Genauso rot wie der Körper eines schwarzgekleideten Mannes.
*
Der Soldat der sich nun trotz vieler Tränen im Ausland befindet, dringt in einen großen Gebäudekomplex ein. Mit
drei bis auf die Zähne bewaffneten Männern bewegt sich der Trupp auf den Stützpunkt zu, in dem sich ein feindlicher General versteckt hält. In dieser Operation ist unser Soldat mit dem Decknamen „Bishop„ Leiter des Teams. Sie suchen gerade in einer großen Halle nach ihrem Ziel. Plötzlich, wird Bishop mit vorgehaltener Hand in einen Raum gezogen.
Als dem Trupp auffällt das ihr Teamleiter verschwunden ist, herrscht Panik in der Gruppe. Also sucht einer der Soldaten in einem kleinen Raum. Er stößt durch die Tür und erschießt kurzerhand zwei feindliche Söldner. Das Bild das sich nun für den Suchenden
ergibt ist grausam! Bishop hängt mit einem um den Hals gebunden Strick von der Decke. Seine glasigen Augen treffen genau auf einen der übrig gebliebenen Soldaten aus dem Team. Sie sehen trotz des kalten, leeren Blicks sehr verängstigt aus. Der Mann der noch immer etwas geschockt ist tritt nach vorne, misstden erloschenen Puls seines Teamleiters und reißt seine Halskette ab.
*
Zur selben Zeit läuft die junge verzweifelte Frau des toten Soldaten über die Straße. Sie ist wieder am weinen. Oder immer noch? Sie kann es wohl selbst nicht mehr sagen. Doch dieses mal weint sie, weil sie einen
Fehler begannen hat.
Als sie ihre Hand verbunden hatte, suchte sie Geld für Tabletten. Als sie keines fand, überlegte sie sich eine andere Möglichkeit. Also zog sie sich ein Knappes Kleid an und stellte sich zu den anderen Damen in der Stadt. Sie wollte das nicht! Aber sie brauchte das Geld. Daher läuft sie jetzt mit den Tabletten nach Hause. Als sie dort ankommt, spült sie jede der kleinen weißen kleinen Schmerzpillen die Toilette runter. Dann rennt sie in das Zimmer ihrer Tochter und bricht vor dem Bett ihres Kindes zusammen. Sie sitzt dort mehrere Stunden und weint.

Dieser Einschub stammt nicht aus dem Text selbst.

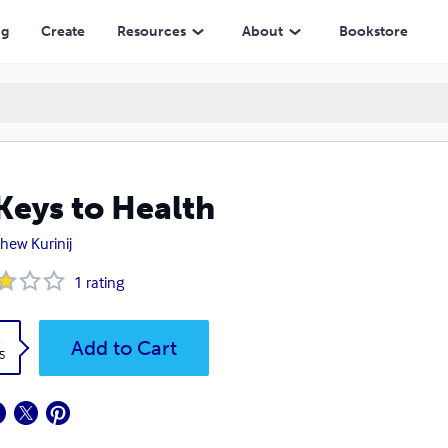
ng
Create
Resources
About
Bookstore
Keys to Health
hew Kurinij
1
rating
k
Add to Cart
5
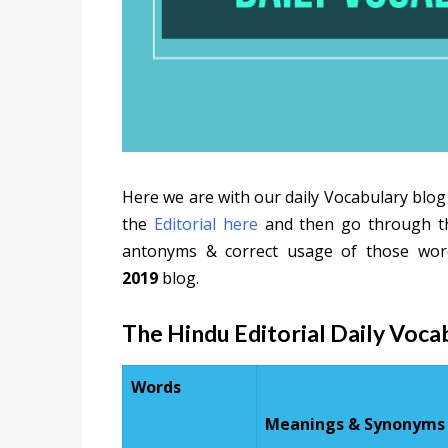
Here we are with our daily Vocabulary blog
the
Editorial here
and then go through the
antonyms & correct usage of those wor
2019
blog.
The Hindu Editorial Daily Voc
Words
Meanings & Synonyms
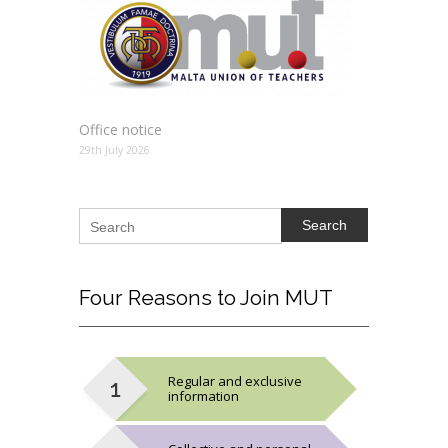
Office notice
29th July 2026
Search
Four
Reasons to Join MUT
Regular and exclusive
information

Als sie sich bereit fühlt, steht die Dame
in einer verstörend wirkenden Bewegung auf und geht langsam in die Küche. Dort nimmt sie ein dickes Seil und einen Stuhl, welchen sie direkt unter dem Deckenventilator aufstellt. Am Ventilator bindet sie den Strick fest, dann stellt sie sich auf den Stuhl. Jetzt bindet die verzweifelte Frau eine Schlaufe in das Tau, diese Schlaufe legt sie sich um den Hals. Dann nimmt sie allen Mut zusammen und springt.
*
„Und wer war die Tochter der Frau?“, fragt ein Polizeipsychologe eine junge Dame die an einem alten Bahnhof steht,
dessen Wände den Putz verlieren und von Jugendlichen mit Graffiti beschmiert wurden. „Verstehen sie nicht?“, schreit die junge Frau mit fast kindlich klingender Stimme, „Ich war es! Ich war die Tochter des erhängten Soldaten und auch ich war die Tochter der Frau die sich selbst das Leben nahm.“ Der Polizeipsychologe fühlt sich im Richtigen Moment sich auf die Dame zuzubewegen. Die junge Frau sieht das nicht so. Sie zieht eine Waffe, hält sie in ihren Mund und drückt ab.